ML-Schema / core

📚 CORE ontology of ML-Schema and mapping to other machine learning vocabularies and ontologies (DMOP, Exposé, OntoDM, and MEX)
http://purl.org/mls
26 stars 7 forks source link

Data Preparation Tasks #27

Open siebert-julien opened 1 year ago

siebert-julien commented 1 year ago

Dear all,

My name is Julien and I am a researcher working for the Fraunhofer Institute for Experimental Software Engineering (IESE) in Kaiserslautern, Germany. I am quite new to the topic of ontologies, so please excuse me if I ask naive questions.
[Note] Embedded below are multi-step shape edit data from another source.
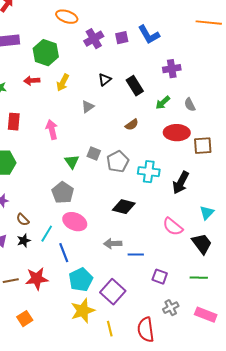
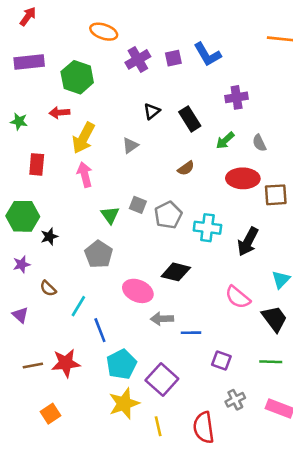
yellow arrow: (63, 83) -> (83, 138), moved, size x1.4
pink ellipse: (75, 222) -> (138, 291), moved
black star: (24, 241) -> (49, 237), moved

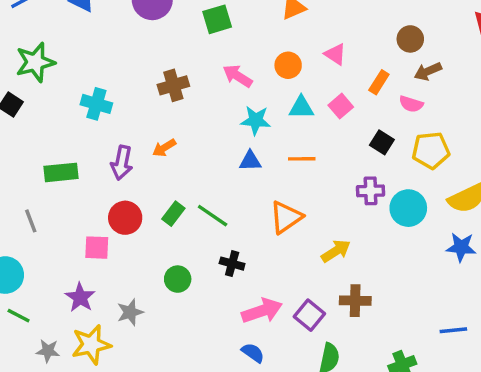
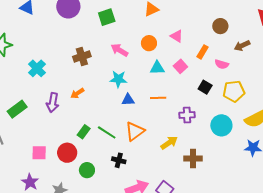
brown arrow: (428, 71) -> (242, 46), moved
cyan cross: (96, 104) -> (37, 68), turned 30
cyan star: (256, 120) -> (118, 79), moved
green rectangle: (61, 172) -> (17, 109), turned -30
purple cross: (371, 191) -> (187, 115), moved
orange triangle: (286, 217) -> (135, 131), moved
red circle: (125, 218) -> (67, 153), moved
yellow arrow: (336, 251) -> (169, 143), moved
brown cross: (355, 301) -> (193, 159), moved

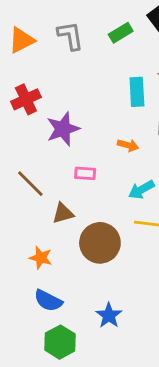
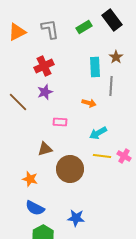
red cross: (26, 99) -> (44, 66), moved
purple star: (63, 129) -> (45, 92), size x0.7
brown line: (30, 184) -> (18, 102), moved
blue star: (109, 315) -> (76, 218), turned -30

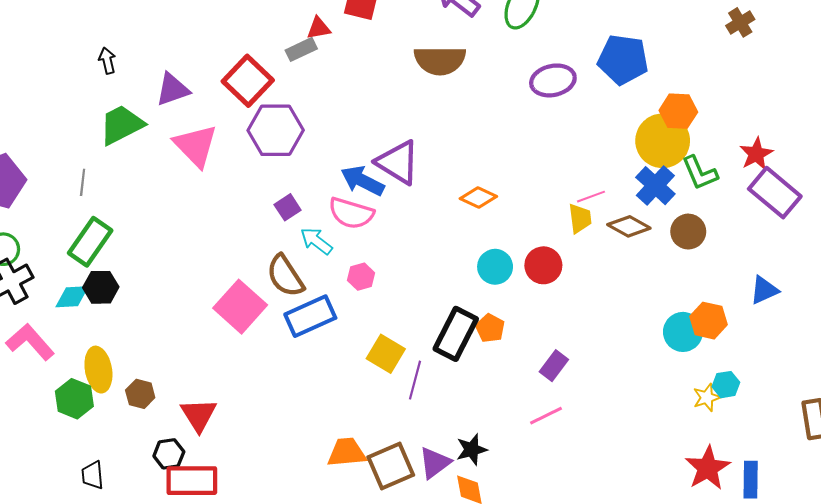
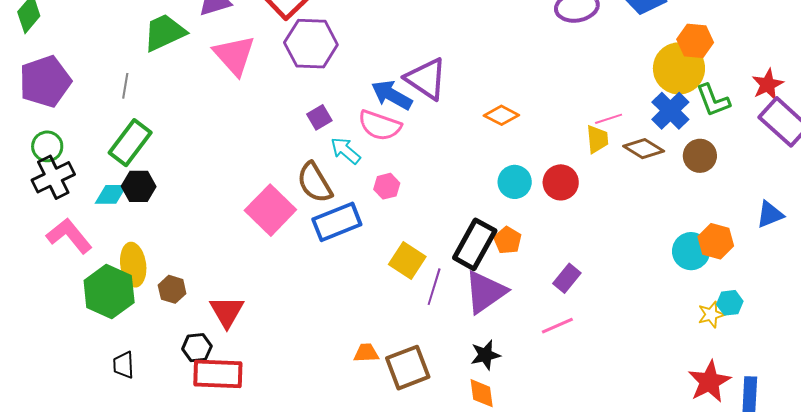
green hexagon: (74, 399) -> (109, 291), size x1.4
orange trapezoid: (347, 452) -> (366, 353), size x0.7
purple triangle: (435, 463) -> (485, 292), moved, size x1.4

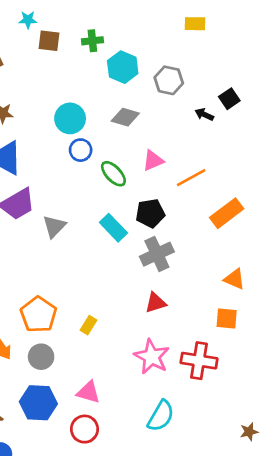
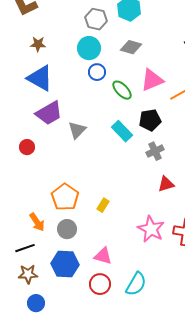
gray hexagon: (169, 80) -> (96, 19), moved
pink triangle: (153, 161) -> (152, 80), size x1.4
gray cross: (157, 254) -> (155, 151), size x0.7
red triangle: (156, 303) -> (166, 184), moved
cyan semicircle: (161, 416) -> (136, 284), moved

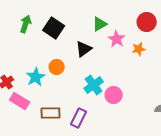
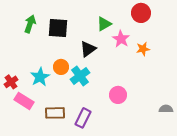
red circle: (147, 22) -> (141, 13), moved
black square: (54, 28) -> (58, 28), turned -30
cyan cross: (94, 85) -> (80, 76), moved

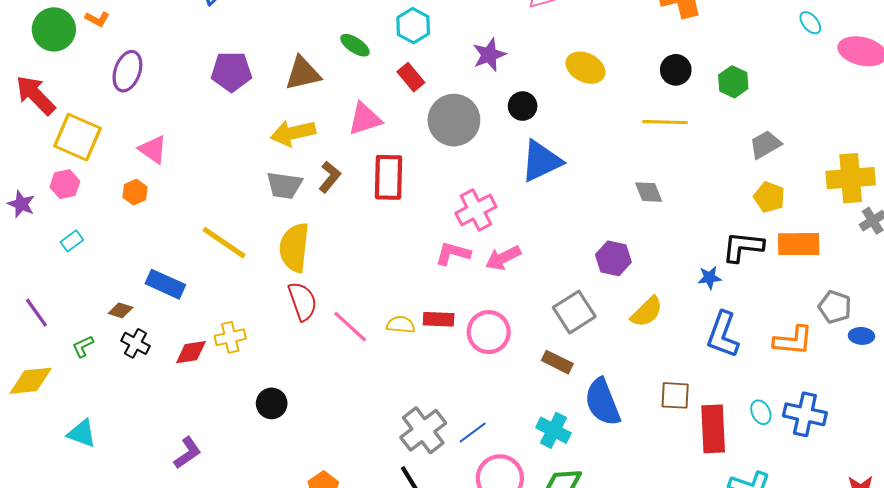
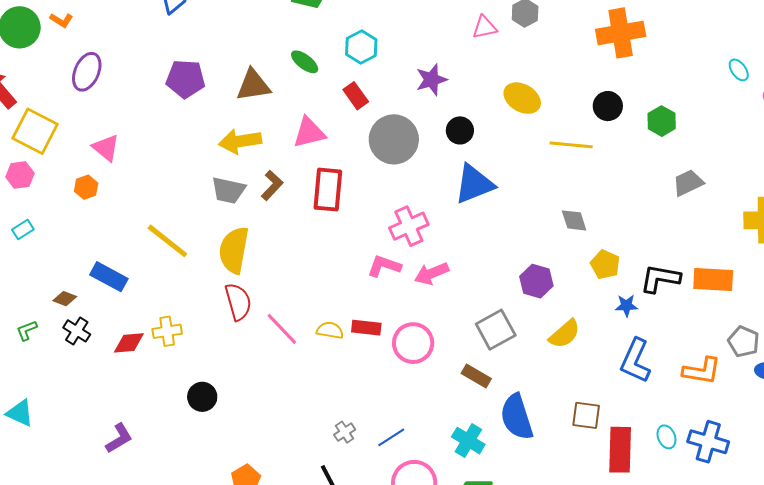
yellow line: (665, 122) -> (571, 145), moved
yellow pentagon: (769, 197) -> (605, 264), moved
gray cross: (423, 430) -> (345, 432), size x0.5

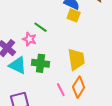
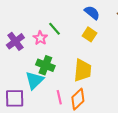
yellow square: (74, 15) -> (90, 34), moved
cyan triangle: (18, 65) -> (34, 80), moved, turned 36

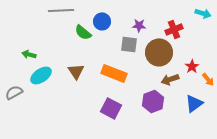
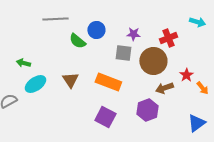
blue triangle: (194, 103) -> (196, 123), moved

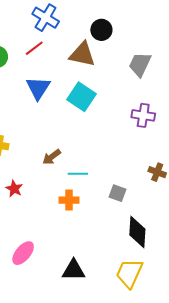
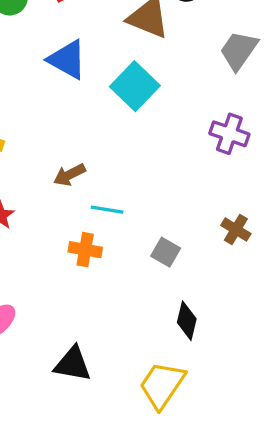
blue triangle: (38, 88) -> (67, 60), turned -44
black diamond: (137, 232) -> (187, 321), size x0.7

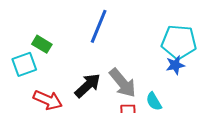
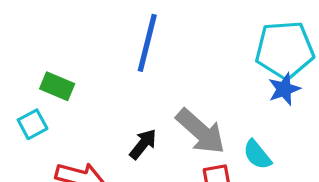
cyan square: (24, 64) -> (33, 124), size x0.7
black arrow: (88, 85) -> (143, 144), size x0.7

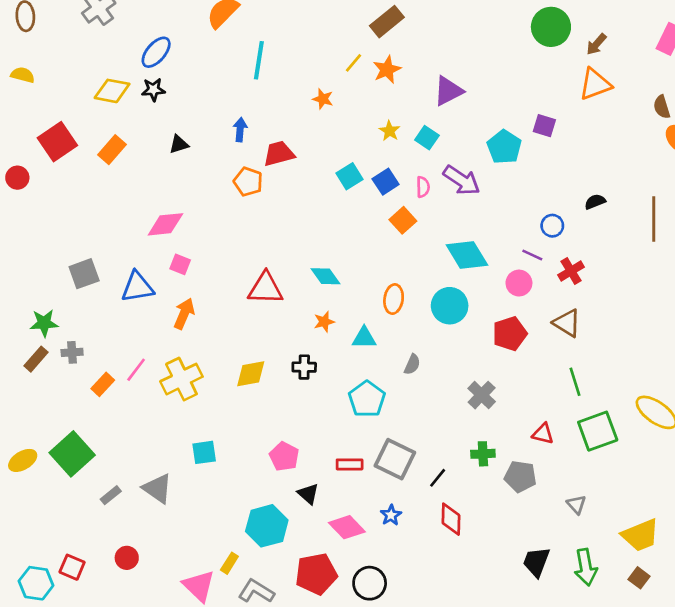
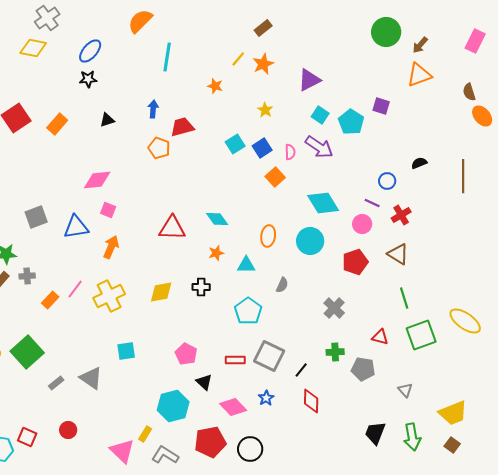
brown rectangle: (387, 22) -> (263, 28), size x0.7
yellow diamond: (112, 91) -> (33, 48), moved
cyan square: (427, 138) -> (320, 115), moved

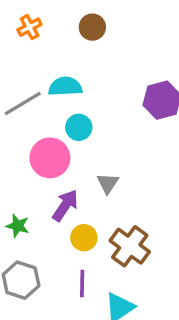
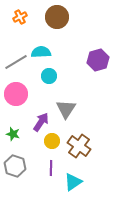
brown circle: (92, 27) -> (57, 17), size x1.5
pink circle: (50, 158) -> (16, 94), moved
gray triangle: (108, 183) -> (66, 109), size x1.5

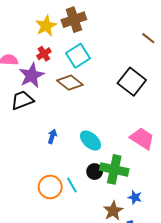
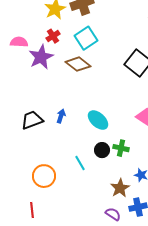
black trapezoid: (22, 100) -> (32, 120), moved
green cross: (114, 169) -> (121, 148), size x0.6
orange circle: (50, 187) -> (44, 176), moved

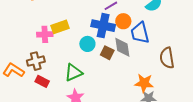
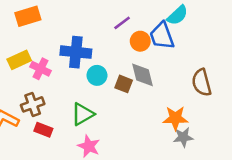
blue cross: (103, 26) -> (76, 52), moved
yellow rectangle: (60, 27) -> (19, 60), moved
blue trapezoid: (140, 33) -> (162, 36), moved
pink cross: (45, 34) -> (41, 69), turned 35

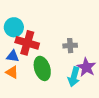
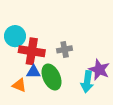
gray cross: (70, 46) -> (65, 49), moved
blue triangle: (13, 56) -> (33, 72), moved

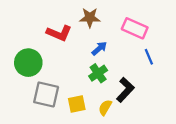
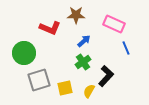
gray square: (46, 95) -> (39, 80), turned -30

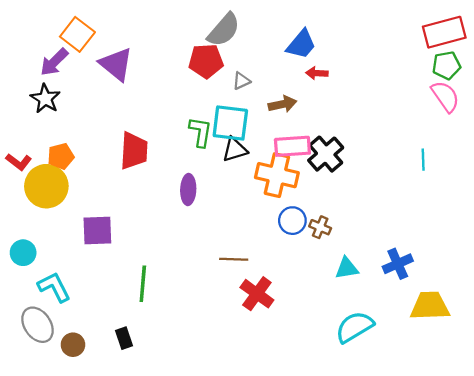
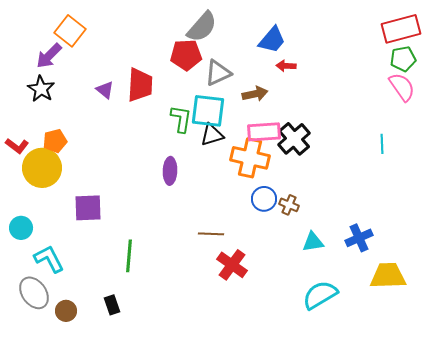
purple triangle: (116, 64) -> (105, 90), moved, size x0.6
gray triangle: (241, 81) -> (218, 73), size x1.6
red trapezoid: (134, 151) -> (140, 85), moved

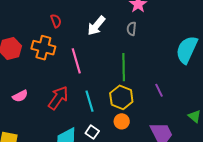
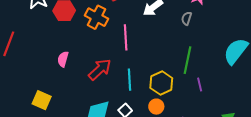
green line: (124, 67) -> (188, 60), moved
pink semicircle: (20, 96) -> (63, 59), turned 119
I am interested in ontologie(s) representing data preparation aspects. The underlying context has to do with how preparation tasks influence the quality the prediction and how to reason about it. One can think of missing values, outliers, colinear features, imbalanced features, etc. as data characteristics that can have an impact on the prediction.

I recently started with the state-of-the art (reading published papers), I haven't looked so much yet into the state-of the practice (e.g., getting my hands dirty on some libraries).

My first impression is that existing ontologies seems to be more focused on the prediction part of the data analysis pipelines, is that correct? or am I missing something?

joaquinvanschoren commented 1 year ago

In MLSchema, an 'implementation' can be any complex preprocessing pipeline, but I think that you are right that most ontologies don't express exactly which preprocessing happens in the pipeline.

There are certainly ways to do that, e.g. https://docs.datadrivendiscovery.org/devel/write_pipeline.html https://onnx.ai/sklearn-onnx/auto_tutorial/plot_abegin_convert_pipeline.html https://huggingface.co/docs/optimum/onnxruntime/usage_guides/pipelines https://www.tensorflow.org/tfx/tutorials/tfx/template

Every tool basically uses what works for them, usually based on a DAG. I'm not aware of significant standardization efforts in this area. I would be very interested if you found any :).

siebert-julien commented 1 year ago

@joaquinvanschoren Thank you for your answer. I am now involved in a EU project proposal, I also looked at some state-of-the-art, I also have not seen anything in the direction of standardization. I'll keep looking ;)